Reproduce every line of the records below word for word, leaving each field name and value unchanged.

(Dataset items)
--- START ---
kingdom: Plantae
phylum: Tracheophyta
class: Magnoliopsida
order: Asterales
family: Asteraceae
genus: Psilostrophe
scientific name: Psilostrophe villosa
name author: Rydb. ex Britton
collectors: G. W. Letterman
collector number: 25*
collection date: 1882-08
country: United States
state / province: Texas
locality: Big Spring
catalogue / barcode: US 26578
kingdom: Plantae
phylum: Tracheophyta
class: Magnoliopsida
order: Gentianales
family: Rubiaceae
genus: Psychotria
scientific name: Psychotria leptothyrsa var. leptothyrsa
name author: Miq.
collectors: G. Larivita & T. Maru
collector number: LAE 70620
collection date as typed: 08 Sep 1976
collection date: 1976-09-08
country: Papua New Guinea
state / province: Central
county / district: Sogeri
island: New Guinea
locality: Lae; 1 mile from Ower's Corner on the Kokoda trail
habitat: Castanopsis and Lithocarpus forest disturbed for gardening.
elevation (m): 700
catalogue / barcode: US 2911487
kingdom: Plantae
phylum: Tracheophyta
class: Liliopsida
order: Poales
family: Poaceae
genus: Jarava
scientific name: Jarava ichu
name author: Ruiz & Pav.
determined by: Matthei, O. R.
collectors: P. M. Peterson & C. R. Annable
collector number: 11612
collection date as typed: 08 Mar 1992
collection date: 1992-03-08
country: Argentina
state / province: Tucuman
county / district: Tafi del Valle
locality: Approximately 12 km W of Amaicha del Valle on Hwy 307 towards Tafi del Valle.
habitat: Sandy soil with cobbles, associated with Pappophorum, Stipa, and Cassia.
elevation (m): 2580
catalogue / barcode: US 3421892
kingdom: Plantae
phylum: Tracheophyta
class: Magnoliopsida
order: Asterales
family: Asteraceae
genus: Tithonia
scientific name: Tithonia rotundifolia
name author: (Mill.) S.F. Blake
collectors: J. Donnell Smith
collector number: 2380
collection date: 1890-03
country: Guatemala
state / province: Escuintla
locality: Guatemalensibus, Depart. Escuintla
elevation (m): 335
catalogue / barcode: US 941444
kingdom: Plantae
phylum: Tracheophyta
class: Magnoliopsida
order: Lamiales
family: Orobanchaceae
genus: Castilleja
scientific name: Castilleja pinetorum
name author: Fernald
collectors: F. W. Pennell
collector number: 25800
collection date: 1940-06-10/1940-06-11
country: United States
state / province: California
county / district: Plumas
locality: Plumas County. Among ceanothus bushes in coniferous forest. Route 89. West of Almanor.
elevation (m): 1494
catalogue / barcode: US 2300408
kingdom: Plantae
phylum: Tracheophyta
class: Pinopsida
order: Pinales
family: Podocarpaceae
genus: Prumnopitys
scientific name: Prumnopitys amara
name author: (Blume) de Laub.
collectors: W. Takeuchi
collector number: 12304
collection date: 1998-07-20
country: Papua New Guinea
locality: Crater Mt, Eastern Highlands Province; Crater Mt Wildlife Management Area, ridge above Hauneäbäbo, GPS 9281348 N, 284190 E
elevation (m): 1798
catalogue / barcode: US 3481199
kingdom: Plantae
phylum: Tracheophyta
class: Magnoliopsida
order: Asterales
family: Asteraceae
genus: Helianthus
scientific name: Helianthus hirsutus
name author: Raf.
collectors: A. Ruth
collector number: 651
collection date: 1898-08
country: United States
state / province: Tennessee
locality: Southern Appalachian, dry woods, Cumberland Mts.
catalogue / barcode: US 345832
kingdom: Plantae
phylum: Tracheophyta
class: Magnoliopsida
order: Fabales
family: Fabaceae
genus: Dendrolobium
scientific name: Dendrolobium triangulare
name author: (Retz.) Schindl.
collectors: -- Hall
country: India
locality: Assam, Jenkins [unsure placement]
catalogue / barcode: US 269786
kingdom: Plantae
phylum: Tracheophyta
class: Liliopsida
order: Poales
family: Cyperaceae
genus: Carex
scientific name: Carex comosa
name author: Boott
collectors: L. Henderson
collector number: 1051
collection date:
--- END ---
> [Expected output]:
kingdom: Plantae
phylum: Tracheophyta
class: Magnoliopsida
order: Asterales
family: Asteraceae
genus: Psilostrophe
scientific name: Psilostrophe villosa
name author: Rydb. ex Britton
collectors: G. W. Letterman
collector number: 25*
collection date: 1882-08
country: United States
state / province: Texas
locality: Big Spring
catalogue / barcode: US 26578
kingdom: Plantae
phylum: Tracheophyta
class: Magnoliopsida
order: Gentianales
family: Rubiaceae
genus: Psychotria
scientific name: Psychotria leptothyrsa var. leptothyrsa
name author: Miq.
collectors: G. Larivita & T. Maru
collector number: LAE 70620
collection date as typed: 08 Sep 1976
collection date: 1976-09-08
country: Papua New Guinea
state / province: Central
county / district: Sogeri
island: New Guinea
locality: Lae; 1 mile from Ower's Corner on the Kokoda trail
habitat: Castanopsis and Lithocarpus forest disturbed for gardening.
elevation (m): 700
catalogue / barcode: US 2911487
kingdom: Plantae
phylum: Tracheophyta
class: Liliopsida
order: Poales
family: Poaceae
genus: Jarava
scientific name: Jarava ichu
name author: Ruiz & Pav.
determined by: Matthei, O. R.
collectors: P. M. Peterson & C. R. Annable
collector number: 11612
collection date as typed: 08 Mar 1992
collection date: 1992-03-08
country: Argentina
state / province: Tucuman
county / district: Tafi del Valle
locality: Approximately 12 km W of Amaicha del Valle on Hwy 307 towards Tafi del Valle.
habitat: Sandy soil with cobbles, associated with Pappophorum, Stipa, and Cassia.
elevation (m): 2580
catalogue / barcode: US 3421892
kingdom: Plantae
phylum: Tracheophyta
class: Magnoliopsida
order: Asterales
family: Asteraceae
genus: Tithonia
scientific name: Tithonia rotundifolia
name author: (Mill.) S.F. Blake
collectors: J. Donnell Smith
collector number: 2380
collection date: 1890-03
country: Guatemala
state / province: Escuintla
locality: Guatemalensibus, Depart. Escuintla
elevation (m): 335
catalogue / barcode: US 941444
kingdom: Plantae
phylum: Tracheophyta
class: Magnoliopsida
order: Lamiales
family: Orobanchaceae
genus: Castilleja
scientific name: Castilleja pinetorum
name author: Fernald
collectors: F. W. Pennell
collector number: 25800
collection date: 1940-06-10/1940-06-11
country: United States
state / province: California
county / district: Plumas
locality: Plumas County. Among ceanothus bushes in coniferous forest. Route 89. West of Almanor.
elevation (m): 1494
catalogue / barcode: US 2300408
kingdom: Plantae
phylum: Tracheophyta
class: Pinopsida
order: Pinales
family: Podocarpaceae
genus: Prumnopitys
scientific name: Prumnopitys amara
name author: (Blume) de Laub.
collectors: W. Takeuchi
collector number: 12304
collection date: 1998-07-20
country: Papua New Guinea
locality: Crater Mt, Eastern Highlands Province; Crater Mt Wildlife Management Area, ridge above Hauneäbäbo, GPS 9281348 N, 284190 E
elevation (m): 1798
catalogue / barcode: US 3481199
kingdom: Plantae
phylum: Tracheophyta
class: Magnoliopsida
order: Asterales
family: Asteraceae
genus: Helianthus
scientific name: Helianthus hirsutus
name author: Raf.
collectors: A. Ruth
collector number: 651
collection date: 1898-08
country: United States
state / province: Tennessee
locality: Southern Appalachian, dry woods, Cumberland Mts.
catalogue / barcode: US 345832
kingdom: Plantae
phylum: Tracheophyta
class: Magnoliopsida
order: Fabales
family: Fabaceae
genus: Dendrolobium
scientific name: Dendrolobium triangulare
name author: (Retz.) Schindl.
collectors: -- Hall
country: India
locality: Assam, Jenkins [unsure placement]
catalogue / barcode: US 269786
kingdom: Plantae
phylum: Tracheophyta
class: Liliopsida
order: Poales
family: Cyperaceae
genus: Carex
scientific name: Carex comosa
name author: Boott
collectors: L. Henderson
collector number: 1051
collection date:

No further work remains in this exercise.